| Brief |
Where in the data below does the word "telefoons" appear? Copy every line that has it.

| Supplied material |
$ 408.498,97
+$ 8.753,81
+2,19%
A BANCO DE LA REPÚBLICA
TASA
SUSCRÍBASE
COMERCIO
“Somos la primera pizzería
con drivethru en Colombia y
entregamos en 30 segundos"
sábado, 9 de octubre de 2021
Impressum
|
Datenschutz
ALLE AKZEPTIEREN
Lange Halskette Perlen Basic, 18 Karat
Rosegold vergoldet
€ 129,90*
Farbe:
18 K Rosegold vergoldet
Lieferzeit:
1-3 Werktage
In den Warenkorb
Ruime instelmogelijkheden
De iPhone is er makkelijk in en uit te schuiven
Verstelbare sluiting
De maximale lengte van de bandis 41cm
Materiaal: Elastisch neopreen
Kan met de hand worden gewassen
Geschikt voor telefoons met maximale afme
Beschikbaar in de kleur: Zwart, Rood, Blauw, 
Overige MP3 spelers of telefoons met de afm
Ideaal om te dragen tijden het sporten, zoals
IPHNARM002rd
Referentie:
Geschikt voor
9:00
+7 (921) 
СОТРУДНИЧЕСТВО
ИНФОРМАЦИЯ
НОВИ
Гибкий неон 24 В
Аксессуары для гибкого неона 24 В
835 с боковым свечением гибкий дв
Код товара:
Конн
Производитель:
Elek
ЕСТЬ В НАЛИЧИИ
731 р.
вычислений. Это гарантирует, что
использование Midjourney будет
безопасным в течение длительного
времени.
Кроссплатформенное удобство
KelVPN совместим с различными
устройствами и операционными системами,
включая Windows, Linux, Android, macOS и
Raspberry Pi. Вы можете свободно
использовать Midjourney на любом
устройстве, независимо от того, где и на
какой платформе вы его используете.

| Answer to this exercise |
Geschikt voor telefoons met maximale afme
Overige MP3 spelers of telefoons met de afm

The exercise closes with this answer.